Annotated element entries:
····················

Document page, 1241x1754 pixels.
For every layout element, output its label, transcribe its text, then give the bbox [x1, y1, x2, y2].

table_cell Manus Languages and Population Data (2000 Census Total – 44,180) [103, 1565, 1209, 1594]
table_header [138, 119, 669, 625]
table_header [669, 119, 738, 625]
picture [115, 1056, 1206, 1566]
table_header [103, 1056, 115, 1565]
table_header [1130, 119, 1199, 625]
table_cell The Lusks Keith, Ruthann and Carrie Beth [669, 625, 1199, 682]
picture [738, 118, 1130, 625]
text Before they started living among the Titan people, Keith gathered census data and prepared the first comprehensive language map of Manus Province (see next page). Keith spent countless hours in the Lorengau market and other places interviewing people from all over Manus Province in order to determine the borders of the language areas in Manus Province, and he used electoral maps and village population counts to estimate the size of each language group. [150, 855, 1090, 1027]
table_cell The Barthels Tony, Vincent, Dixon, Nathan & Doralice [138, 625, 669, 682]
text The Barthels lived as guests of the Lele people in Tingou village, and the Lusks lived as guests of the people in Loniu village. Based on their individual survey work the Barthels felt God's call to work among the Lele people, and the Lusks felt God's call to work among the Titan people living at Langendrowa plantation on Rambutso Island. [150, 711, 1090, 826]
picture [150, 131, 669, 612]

····················

Arrange every line above as a Markdown table with the columns No. and Line, numbering the lines in order and leaving out blank ones.

▸ Result
| No. | Line |
|---|---|
| 1 | Document page, 1241x1754 pixels. |
| 2 | For every layout element, output its label, transcribe its text, then give the bbox [x1, y1, x2, y2]. |
| 3 | table_cell Manus Languages and Population Data (2000 Census Total – 44,180) [103, 1565, 1209, 1594] |
| 4 | table_header [138, 119, 669, 625] |
| 5 | table_header [669, 119, 738, 625] |
| 6 | picture [115, 1056, 1206, 1566] |
| 7 | table_header [103, 1056, 115, 1565] |
| 8 | table_header [1130, 119, 1199, 625] |
| 9 | table_cell The Lusks Keith, Ruthann and Carrie Beth [669, 625, 1199, 682] |
| 10 | picture [738, 118, 1130, 625] |
| 11 | text Before they started living among the Titan people, Keith gathered census data and prepared the first comprehensive language map of Manus Province (see next page). Keith spent countless hours in the Lorengau market and other places interviewing people from all over Manus Province in order to determine the borders of the language areas in Manus Province, and he used electoral maps and village population counts to estimate the size of each language group. [150, 855, 1090, 1027] |
| 12 | table_cell The Barthels Tony, Vincent, Dixon, Nathan & Doralice [138, 625, 669, 682] |
| 13 | text The Barthels lived as guests of the Lele people in Tingou village, and the Lusks lived as guests of the people in Loniu village. Based on their individual survey work the Barthels felt God's call to work among the Lele people, and the Lusks felt God's call to work among the Titan people living at Langendrowa plantation on Rambutso Island. [150, 711, 1090, 826] |
| 14 | picture [150, 131, 669, 612] |